1) Token-based authentication provides means for authentication based on requirements. It allows you to transfer claims over HTTP requests and verify that claims come from a trusted source by performing a signature verification.
You must protect your API with JWT tokens . In your API, you check for the JWT token in the incoming request headers, and if it exists, you use the token handler package to decode the token in ClaimsPrincipal.

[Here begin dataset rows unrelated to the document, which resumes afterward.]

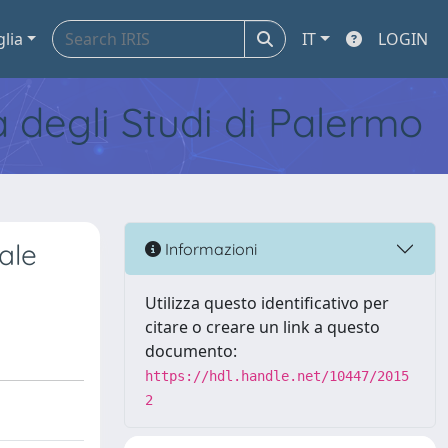
glia
IT
LOGIN
tà degli Studi di Palermo
ale
Informazioni
Utilizza questo identificativo per
citare o creare un link a questo
documento:
https://hdl.handle.net/10447/2015
2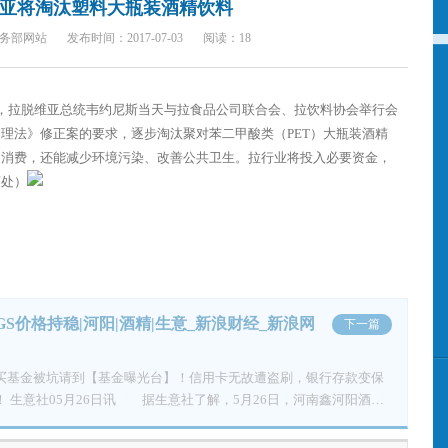
亚将淘汰塑料大瓶装酒精饮料
经济不景气，俄罗斯和巴西等传统啤酒消费大国也出现负增长。（编
务部网站
发布时间：2017-07-03
阅读：18
，拉脱维亚总统韦约尼斯当天与拉食品公司联合会、拉饮料协会举行会
理法》修正案的要求，逐步淘汰聚对苯二甲酸类（PET）大瓶装酒精
和消费，还能减少环境污染、改善公共卫生。拉行业将投入必要资金，
商处）
GS价格持稳|河阳|酒精|生意_新浪财经_新浪网
下一篇
买基金被坑请到【基金曝光台】！信用卡无故遭盗刷，银行存款变保
 生意社05月26日讯 据生意社了解，5月26日，河南鑫河阳酒精
格持稳。 (文章来源：生意社)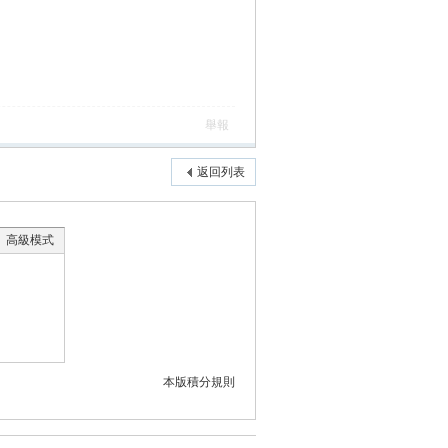
舉報
返回列表
高級模式
本版積分規則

Once you have a director, you can apply any authorization rules that you like to your API endpoints using the standard filter attributes
2) The web API must be inactive, you must remove the use of the session from the API level.
What you need to consider ...
i) How does the user uniquely identify with your system? Do you have a user id 'user id' or some other id? (AuthN)
ii) Once you can uniquely identify someone, how do you decide which resources can access the identity (AuthZ)
Do you absolutely need to download all permissions from the database when a user logs in or only those permissions that allow you to uniquely identify your login?
You can create a JWT token with a set of requirements that will allow you to pass the token in API requests, so you no longer need to store data on the server, since the authn \ authz information is now part of the HTTP request.
Good design is needed here. There is too much information in the JWT token, each request to your API will have a large payload. Not enough information, your API will have to go and get any additional data needed to make authorization decisions. You will need to decide which balance is right.
Check out Identity Server on Github . It has some useful demo projects and good links to common authentication topics.